NRO editor Robert VerBruggen has weighed in a couple of times this week on the relative merits of school vouchers and education tax credits, raising interesting and important issues.


In response to my earlier post today about an education tax credit case now before the U.S. Supreme Court, VerBruggen writes:

If the Supreme Court buys this logic — which I suppose is sound on its face — it could lead to some very interesting programs. Any time it’s illegal for a government to fund something directly, it could simply make a dollar-for-dollar “tax credit” program for it, allowing sympathetic taxpayers to technically “donate” — but actually just redirect the taxes they’d otherwise have to pay — to the cause.

This is actually an argument presented by critics of the program in their brief asking the Supreme Court not to hear the appeal that it… just decided to hear. The fact that this argument is fallacious is no doubt one reason that the Supreme Court decided to reject critics’ request. Here’s where it goes wrong:


Under a constitutional tax credit program such as Arizona’s, the state has no power to pressure/​encourage taxpayers to do anything that the state could not do directly. Taxpayers can choose to give no money to religious charities, or to give all their money to them. The state is unable to affect their decisions in any way.


As Ilya Shapiro and I pointed out in Cato’s amicus brief in this case, this is identical to the law pertaining to federal charitable tax deductions. Religious charities get more tax deductible donations than any other kind of entity, and the Supreme Court has repeatedly upheld their constitutionality because the decisions regarding such donations are left entirely to the unfettered choices of private citizens.

While it would be unconstitutional for a tax credit program to only allow donations to religious charities, it is perfectly consistent with the U.S. Constitution and Supreme Court precedent for a tax credit program to be religiously neutral, leaving the donating decisions to private citizens.

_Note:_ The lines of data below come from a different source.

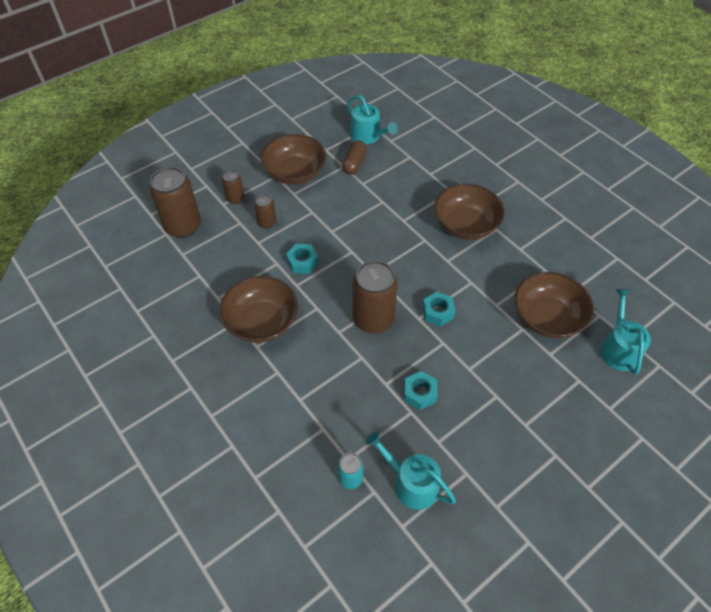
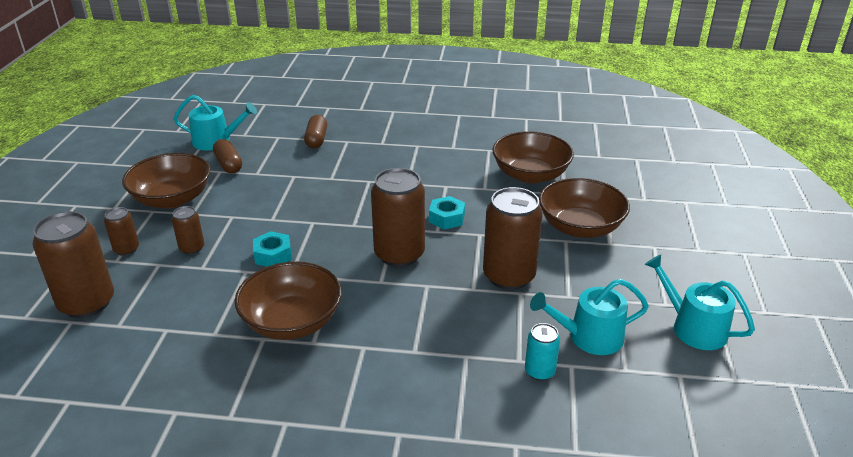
camera: 45 degrees left, 20 degrees down
(420, 393) = (509, 276): turquoise nut -> brown can
(432, 176) = (316, 139): none -> brown capsule
(465, 225) = (389, 155): brown bowl -> brown bowl (580, 227)
(618, 348) = (600, 164): turquoise watering can -> turquoise watering can (693, 327)

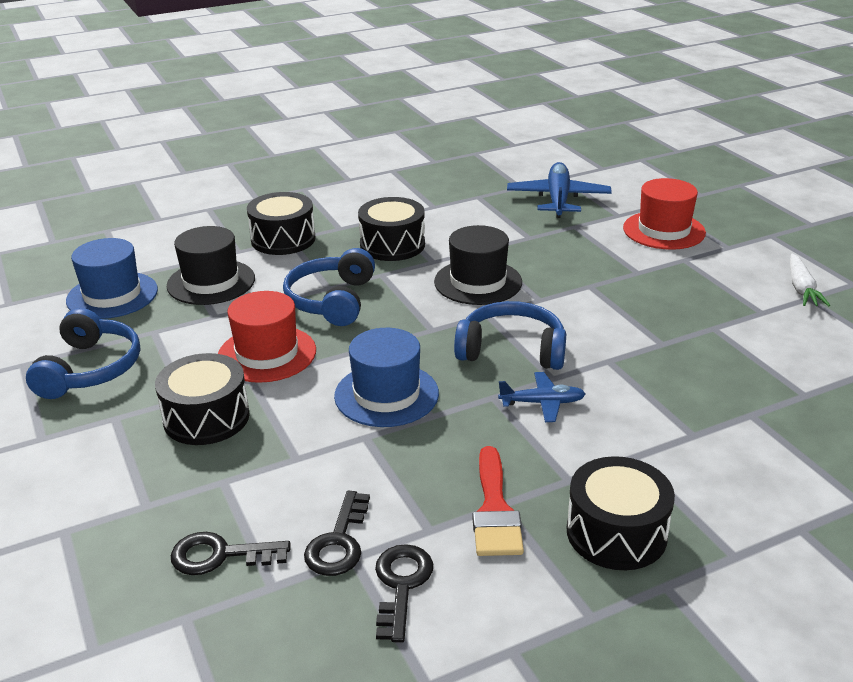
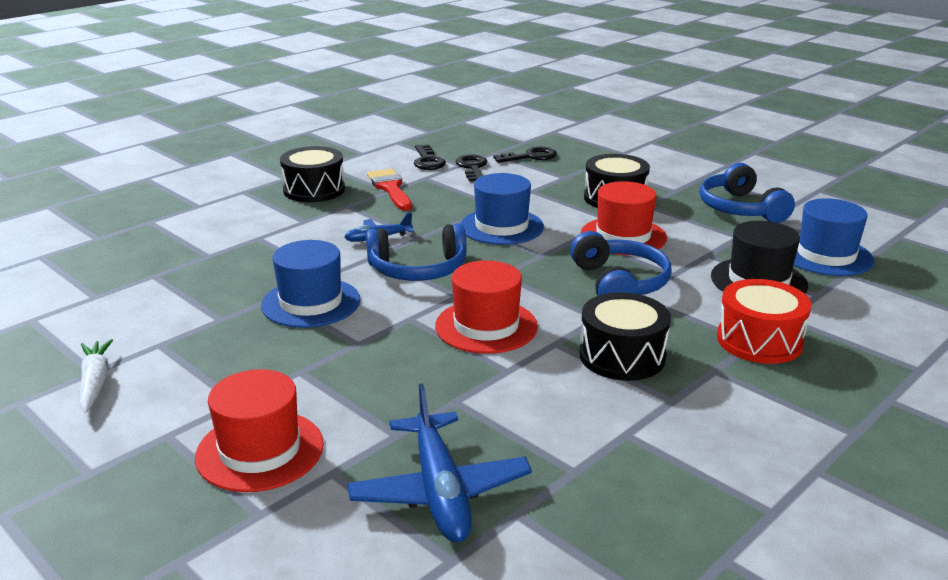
camera: 160 degrees right, 5 degrees down
(283, 239) = (759, 341): black drum -> red drum
(478, 282) = (486, 326): black hat -> red hat
(628, 330) = (311, 303): none -> blue hat

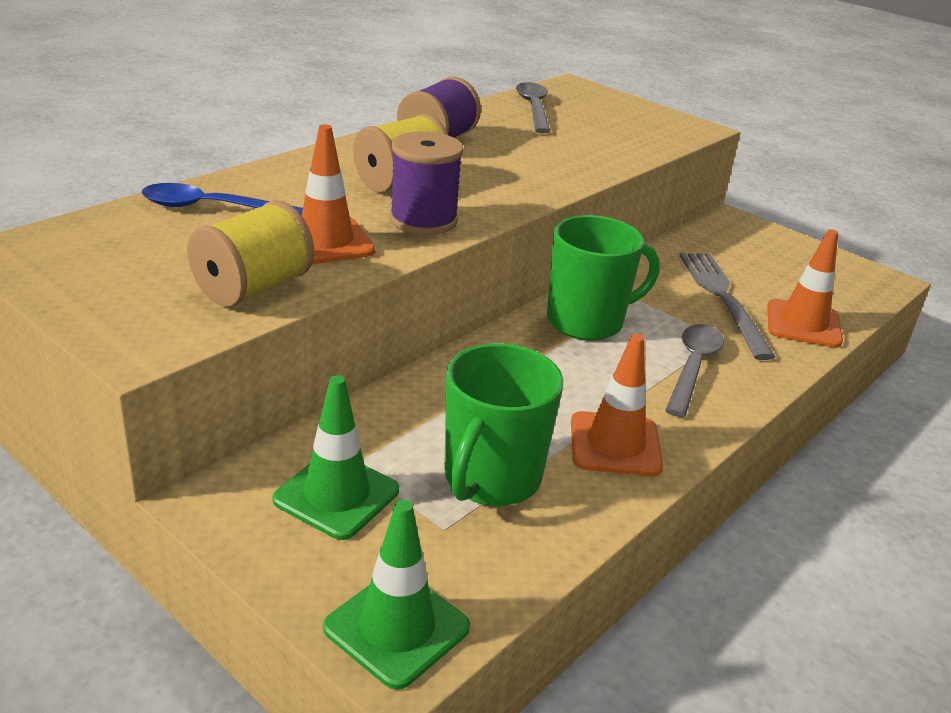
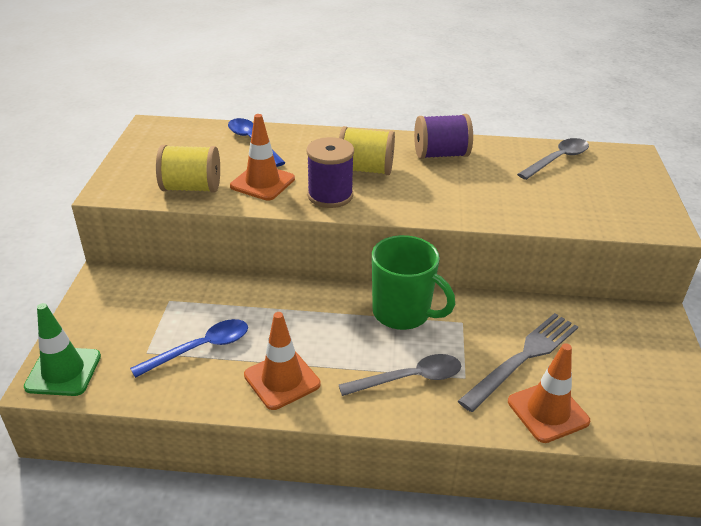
camera: 55 degrees right, 5 degrees up
(336, 495) = (139, 307): green traffic cone -> none
(491, 479) = (200, 348): green mug -> blue spoon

But there’s much more to it than this. Credits are not just constitutional, they offer an important advantage over vouchers. Under voucher programs, all taxpayers must support every kind of schooling, which can be a source of social conflict in a diverse society. [Think liberals being forced to fund religious-conservative-capitalist schooling; or conservatives being forced to fund schools supporting homosexuality as natural and without any inherent moral implications]. While this doesn’t violate the U.S. constitution (see Zelman v. Simmons Harris), it’s still a less-than-ideal outcome, as was observed in all three dissents in the Zelman case.


Tax credits, as I explained in the last section of our amicus brief (p. 21), avoid this source of social conflict. Not just families but taxpayers enjoy the benefits of free choice and voluntary association. Tax credits are thus a way to ensure universal access to a free educational marketplace without putting citizens into conflict with one another on matters of conscience. For this and many other reasons, they are the best realistic policy for advancing educational freedom yet devised.